L'intesa con la concessionaria Autostrade per l'Italia pare l'esito migliore prevedibile di questa impasse: sia la revoca sia la decadenza (i cui motivi vanno dimostrati e fanno nascere enormi contenziosi) avrebbero esposto a enormi indennizzi per l'anticipata interruzione della concessione che scade nel 2038! Sono 18 anni di pedaggi mancati, dovuti anche in caso di revoca senza contestazioni, art. 9 e 9 bis della convenzione (per avere un'idea un conteggio degli incassi 2001-2017 dava 43 miliardi di euro, quindi siamo sui 50 mld almeno per un periodo superiore e con gli aumenti che sono sopravvenuti da cui vanno detratti i costi di gestione prevedibili per lo stesso periodo).
Sono 2854 km di autostrade. Lo stato spenderà per diventare azionista di maggioranza, ma incasserà i pedaggi. Restano invariate le responsabilità per danni causati dal crollo del ponte Morandi che fra l'altro sono sotto giudizio.
Se dopo il ridimensionamento di Benetton lo stato e il risparmio privato di CDP resteranno prevalenti nella gestione della principale rete autostradale si potrà avviare un indirizzo nell'interesse pubblico, invece che privato, credo che questa sia la sfida maggiore.
Da più parti giungono critiche per la mancata revoca, ma le trovo pretestuose. Fra le critiche più ragionate quelle di Paolo Maddalena - http://temi.repubblica.it/micromega-online/autostrade-il-governo-inganna-gli-italiani-e-favorisce-gli-speculatori/ - secondo il quale l'ingresso di Cdp in Aspi senza ripubblicizzare - dopo la privatizzazione del 1999 - la gestione accollerebbe debiti allo stato e favorirebbe l'ingresso di speculatori anche stranieri.

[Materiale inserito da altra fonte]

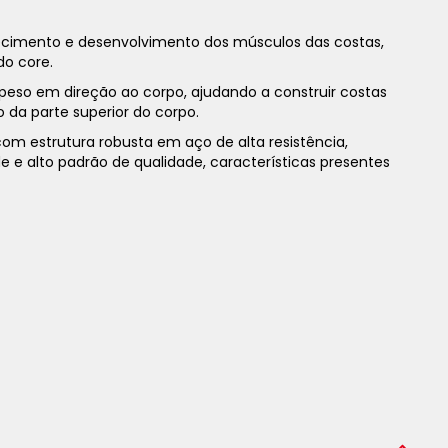
ecimento e desenvolvimento dos músculos das costas,
do core.
 peso em direção ao corpo, ajudando a construir costas
 da parte superior do corpo.
m estrutura robusta em aço de alta resistência,
e e alto padrão de qualidade, características presentes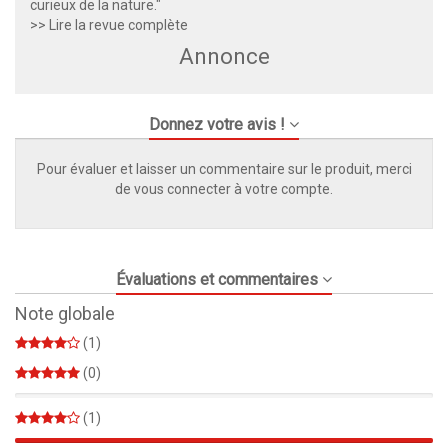
curieux de la nature."
>> Lire la revue complète
Annonce
Donnez votre avis !
Pour évaluer et laisser un commentaire sur le produit, merci
de vous connecter à votre compte.
Évaluations et commentaires
Note globale
(1)
(0)
0%
(1)
100%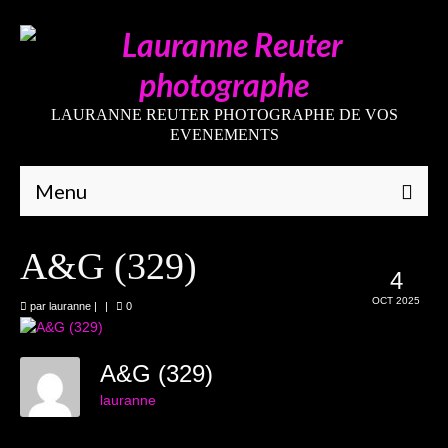
LAURANNE REUTER PHOTOGRAPHE DE VOS
EVENEMENTS
Menu
Qui suis-je
A&G (329)
4
Galeries
OCT 2025
par
lauranne
|
|
0
Mariages
Grossesses
A&G (329)
lauranne
Nouveaux-nés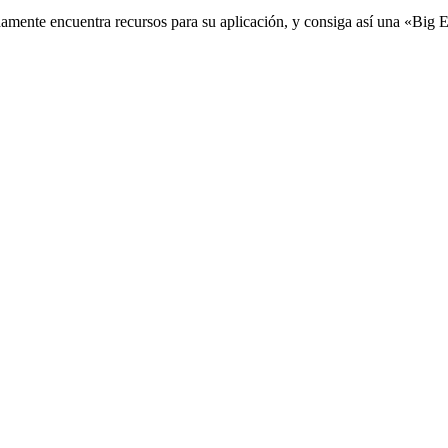
damente encuentra recursos para su aplicación, y consiga así una «Big 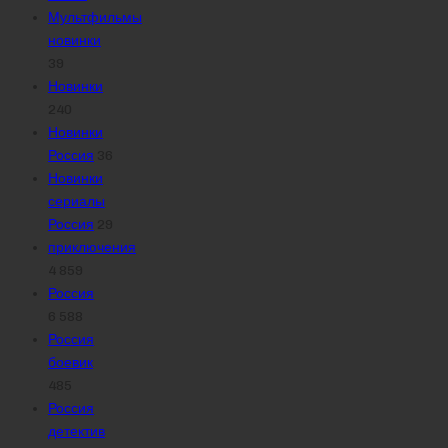
Мультфильмы
новинки
39
Новинки
240
Новинки
Россия
36
Новинки
сериалы
Россия
29
приключения
4 859
Россия
6 588
Россия
боевик
485
Россия
детектив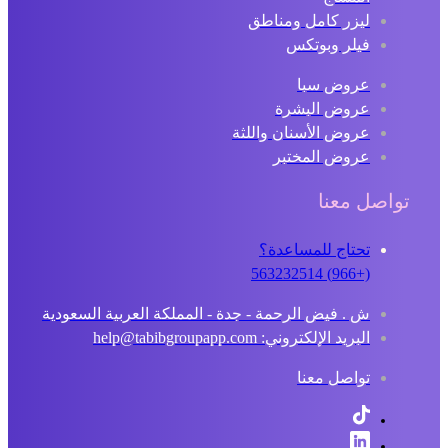
ليزر كامل ومناطق
فيلر وبوتكس
عروض سبا
عروض البشرة
عروض الأسنان واللثة
عروض المختبر
تواصل معنا
تحتاج للمساعدة؟
(+966) 563232514
ش . فيض الرحمة - جدة - المملكة العربية السعودية
البريد الإلكتروني: help@tabibgroupapp.com
تواصل معنا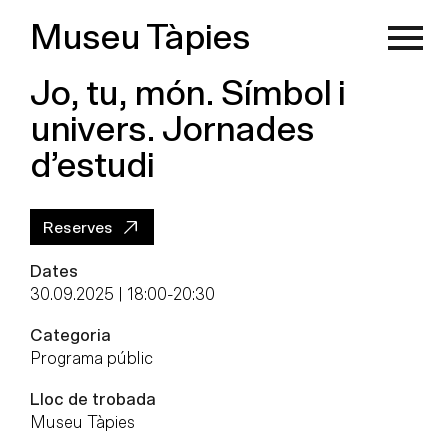
Museu Tàpies
Jo, tu, món. Símbol i
univers. Jornades
d’estudi
Reserves
Dates
30.09.2025 | 18:00
-
20:30
Categoria
Programa públic
Lloc de trobada
Museu Tàpies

Dovrebbe infatti affiancarsi alla Cdp dei fondi stranieri, l’australiano Macquaire e lo statunitense Blackstone. Cdp annuncia di voler privilegiare operatori italiani evitando così che al ridimensionamento di Benetton segua l’ingresso di soggetti stranieri con analoghi obiettivi di lucro. Si fanno i nomi di F2i, Poste Vita, Cassa forense, Inarcassa, Unipol e Generali.
Esiti possibili e da tenere in considerazione. Senz'altro però controllare Aspi, quando sarà realizzata, è una condizione per esercitare interessi collettivi. 
Inoltre la convenzione in vigore sarà modificabile, quando le parti del contratto saranno il Ministero dell'economia con Cdp (se manterrà una quota maggioritaria o determinante) e Anas che è sì una spa, ma a capitale pubblico.